Among the lines below, copy exactly those from the one with "## How to Use" through the one with "- Mobile-specific social sharing", counting both ends.

=== Section Start ===

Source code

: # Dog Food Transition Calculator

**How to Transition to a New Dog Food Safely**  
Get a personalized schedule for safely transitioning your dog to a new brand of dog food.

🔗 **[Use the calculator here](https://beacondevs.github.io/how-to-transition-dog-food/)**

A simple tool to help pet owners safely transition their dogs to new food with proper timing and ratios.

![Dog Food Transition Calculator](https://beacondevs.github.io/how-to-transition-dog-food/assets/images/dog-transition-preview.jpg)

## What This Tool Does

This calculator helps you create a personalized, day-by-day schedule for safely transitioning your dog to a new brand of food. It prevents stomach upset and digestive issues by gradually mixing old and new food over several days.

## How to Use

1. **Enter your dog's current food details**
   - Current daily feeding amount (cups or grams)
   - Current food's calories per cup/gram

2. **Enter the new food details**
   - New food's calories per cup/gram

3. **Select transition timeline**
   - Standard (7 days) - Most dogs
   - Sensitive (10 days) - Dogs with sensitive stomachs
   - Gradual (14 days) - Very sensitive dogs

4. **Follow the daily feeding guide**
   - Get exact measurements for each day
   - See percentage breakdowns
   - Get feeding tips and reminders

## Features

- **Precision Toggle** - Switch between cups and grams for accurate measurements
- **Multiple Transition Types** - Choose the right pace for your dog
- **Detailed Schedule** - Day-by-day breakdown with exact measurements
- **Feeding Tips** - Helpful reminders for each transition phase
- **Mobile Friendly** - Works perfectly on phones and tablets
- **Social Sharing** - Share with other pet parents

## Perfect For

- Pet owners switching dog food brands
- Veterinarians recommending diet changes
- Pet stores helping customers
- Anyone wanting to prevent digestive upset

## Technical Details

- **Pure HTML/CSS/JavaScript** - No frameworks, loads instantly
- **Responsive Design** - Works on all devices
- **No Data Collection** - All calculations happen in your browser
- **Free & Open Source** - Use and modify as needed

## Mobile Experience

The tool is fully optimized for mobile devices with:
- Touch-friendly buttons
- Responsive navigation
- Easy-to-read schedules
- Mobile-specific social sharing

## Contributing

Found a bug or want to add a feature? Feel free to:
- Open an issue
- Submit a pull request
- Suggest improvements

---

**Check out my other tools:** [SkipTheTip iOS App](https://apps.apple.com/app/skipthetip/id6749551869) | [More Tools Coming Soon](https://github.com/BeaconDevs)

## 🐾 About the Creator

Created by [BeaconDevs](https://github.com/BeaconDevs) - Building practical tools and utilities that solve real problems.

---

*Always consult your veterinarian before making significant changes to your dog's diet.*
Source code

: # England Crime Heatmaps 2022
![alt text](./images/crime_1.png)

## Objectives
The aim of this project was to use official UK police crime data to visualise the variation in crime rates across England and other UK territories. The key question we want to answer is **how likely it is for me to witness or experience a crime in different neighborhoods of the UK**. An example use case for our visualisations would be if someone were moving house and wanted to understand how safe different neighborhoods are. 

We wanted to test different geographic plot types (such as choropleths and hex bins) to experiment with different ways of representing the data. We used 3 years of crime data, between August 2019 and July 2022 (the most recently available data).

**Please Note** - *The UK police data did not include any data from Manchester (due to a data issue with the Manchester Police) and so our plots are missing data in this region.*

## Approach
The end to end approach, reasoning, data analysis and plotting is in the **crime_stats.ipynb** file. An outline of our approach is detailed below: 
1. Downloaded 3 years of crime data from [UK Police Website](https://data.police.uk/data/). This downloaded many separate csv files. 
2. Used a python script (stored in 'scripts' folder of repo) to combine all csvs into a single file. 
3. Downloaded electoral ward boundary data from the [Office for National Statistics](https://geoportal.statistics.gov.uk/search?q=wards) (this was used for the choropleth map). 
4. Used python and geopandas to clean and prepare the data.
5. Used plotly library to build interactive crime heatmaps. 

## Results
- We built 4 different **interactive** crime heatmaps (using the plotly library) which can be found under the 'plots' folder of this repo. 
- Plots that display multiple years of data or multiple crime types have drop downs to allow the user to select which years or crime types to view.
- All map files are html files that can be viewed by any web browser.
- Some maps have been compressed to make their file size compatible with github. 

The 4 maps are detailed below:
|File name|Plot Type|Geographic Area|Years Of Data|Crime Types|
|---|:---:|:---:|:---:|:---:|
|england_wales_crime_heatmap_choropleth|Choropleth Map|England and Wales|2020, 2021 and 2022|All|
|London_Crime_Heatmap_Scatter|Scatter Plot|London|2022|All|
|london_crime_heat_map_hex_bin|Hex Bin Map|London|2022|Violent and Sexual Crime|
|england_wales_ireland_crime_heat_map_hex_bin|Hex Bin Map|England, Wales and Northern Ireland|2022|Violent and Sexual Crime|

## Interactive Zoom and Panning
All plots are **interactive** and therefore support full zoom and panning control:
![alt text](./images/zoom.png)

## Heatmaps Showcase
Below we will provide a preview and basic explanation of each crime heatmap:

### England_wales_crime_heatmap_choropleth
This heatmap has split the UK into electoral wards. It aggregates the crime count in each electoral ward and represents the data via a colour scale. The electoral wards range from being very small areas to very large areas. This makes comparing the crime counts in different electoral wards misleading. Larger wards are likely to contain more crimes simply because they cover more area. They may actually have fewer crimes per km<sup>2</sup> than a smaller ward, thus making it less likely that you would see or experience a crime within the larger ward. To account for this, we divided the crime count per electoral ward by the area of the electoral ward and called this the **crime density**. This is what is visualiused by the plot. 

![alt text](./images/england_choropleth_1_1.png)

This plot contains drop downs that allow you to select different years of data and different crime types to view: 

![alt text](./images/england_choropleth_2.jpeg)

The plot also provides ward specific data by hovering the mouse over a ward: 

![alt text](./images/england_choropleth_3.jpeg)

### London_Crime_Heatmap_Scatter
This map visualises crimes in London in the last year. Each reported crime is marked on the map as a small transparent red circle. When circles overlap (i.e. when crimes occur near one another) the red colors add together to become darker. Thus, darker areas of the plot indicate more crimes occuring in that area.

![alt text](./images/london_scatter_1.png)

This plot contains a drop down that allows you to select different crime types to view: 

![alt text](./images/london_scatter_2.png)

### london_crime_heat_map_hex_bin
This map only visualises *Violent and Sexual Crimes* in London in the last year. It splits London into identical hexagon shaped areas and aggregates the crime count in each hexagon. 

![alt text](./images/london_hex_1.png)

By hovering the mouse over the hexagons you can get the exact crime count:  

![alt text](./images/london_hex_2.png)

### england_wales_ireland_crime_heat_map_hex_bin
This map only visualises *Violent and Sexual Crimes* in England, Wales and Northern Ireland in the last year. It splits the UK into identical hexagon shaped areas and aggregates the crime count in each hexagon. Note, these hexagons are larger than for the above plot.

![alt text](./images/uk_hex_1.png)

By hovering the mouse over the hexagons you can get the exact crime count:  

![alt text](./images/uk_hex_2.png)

=== Section End ===

Exercise answer
## How to Use

1. **Enter your dog's current food details**
   - Current daily feeding amount (cups or grams)
   - Current food's calories per cup/gram

2. **Enter the new food details**
   - New food's calories per cup/gram

3. **Select transition timeline**
   - Standard (7 days) - Most dogs
   - Sensitive (10 days) - Dogs with sensitive stomachs
   - Gradual (14 days) - Very sensitive dogs

4. **Follow the daily feeding guide**
   - Get exact measurements for each day
   - See percentage breakdowns
   - Get feeding tips and reminders

## Features

- **Precision Toggle** - Switch between cups and grams for accurate measurements
- **Multiple Transition Types** - Choose the right pace for your dog
- **Detailed Schedule** - Day-by-day breakdown with exact measurements
- **Feeding Tips** - Helpful reminders for each transition phase
- **Mobile Friendly** - Works perfectly on phones and tablets
- **Social Sharing** - Share with other pet parents

## Perfect For

- Pet owners switching dog food brands
- Veterinarians recommending diet changes
- Pet stores helping customers
- Anyone wanting to prevent digestive upset

## Technical Details

- **Pure HTML/CSS/JavaScript** - No frameworks, loads instantly
- **Responsive Design** - Works on all devices
- **No Data Collection** - All calculations happen in your browser
- **Free & Open Source** - Use and modify as needed

## Mobile Experience

The tool is fully optimized for mobile devices with:
- Touch-friendly buttons
- Responsive navigation
- Easy-to-read schedules
- Mobile-specific social sharing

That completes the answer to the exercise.